Com um fluxo superior a 40 mil veículos por dia, mas com infraestrutura da década de 1970, a via é, ao mesmo tempo, seminal para a economia do País e uma arma que tira a vida de milhares de brasileiros

Criada para unir o Norte ao Sul do Brasil, BR-153 foi um marco no desenvolvimento do País, mas sua estrutura se tornou obsoleta e já não suporta a demanda. Continua importante, mas também representa um perigo para muitos

 

Revisão feita, tudo certo. O senhor pode viajar tranquilo. Tem certeza? Olha lá, hein, disse Maurício, entre risos. Absoluta, res­pondeu com bom humor o mecânico.

A essa altura, Thiago já estava dentro do carro e tinha voltado a dormir, algo normal para crianças de 8 anos que mal esperam chegar o recesso das aulas para não precisar acordar cedo. Rosa, por outro lado, estava ansiosa, afinal, havia organizado aquela viagem há meses. Seriam suas primeiras férias em três anos e ela queria aproveitar.

O itinerário era perfeito: pegar o carro na oficina às 8 horas, sair de Pal­mas até 8h30 para tentar chegar a São José do Rio Preto antes da meia-noite.

As famílias de Maurício e Rosa eram paulistas. Eles também; mu­daram-se devido aos empregos dos dois: ele era professor do curso de engenharia civil na Universidade Federal do Tocantins (UFT) e ela contabilista em uma empresa que prestava serviços para uma multinacional. Receberam propostas mais ou menos na mesma época. Ele foi primeiro, porque precisava tomar posse no concurso; ela o seguiu dois meses depois.
Rosa viajava muito por causa de seu emprego e, por isso, queria pegar um pouco de estrada; estava cansada de aeroportos. Então, a ideia era sair de Palmas, parar em São José do Rio Preto, onde ficariam três dias na casa de sua sogra, Marta. Lá se juntaria a eles Lucas, filho do primeiro casamento de Maurício, e que estudava na Unicamp.

• Registros exibidos:
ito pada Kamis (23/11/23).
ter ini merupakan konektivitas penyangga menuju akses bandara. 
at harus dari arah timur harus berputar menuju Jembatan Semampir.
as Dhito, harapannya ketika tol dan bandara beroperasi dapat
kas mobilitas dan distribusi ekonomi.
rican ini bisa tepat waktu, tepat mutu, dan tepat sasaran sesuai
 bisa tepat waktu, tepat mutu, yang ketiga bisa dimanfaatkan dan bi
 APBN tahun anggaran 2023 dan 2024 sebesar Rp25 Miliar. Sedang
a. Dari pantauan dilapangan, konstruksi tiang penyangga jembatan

• Instruções a seguir: Transcreva o trecho do texto sobre a BR-153 entre "A essa altura, Thiago" e "antes da meia-noite.", inclusive.

• Resposta do exercício:
A essa altura, Thiago já estava dentro do carro e tinha voltado a dormir, algo normal para crianças de 8 anos que mal esperam chegar o recesso das aulas para não precisar acordar cedo. Rosa, por outro lado, estava ansiosa, afinal, havia organizado aquela viagem há meses. Seriam suas primeiras férias em três anos e ela queria aproveitar.

O itinerário era perfeito: pegar o carro na oficina às 8 horas, sair de Pal­mas até 8h30 para tentar chegar a São José do Rio Preto antes da meia-noite.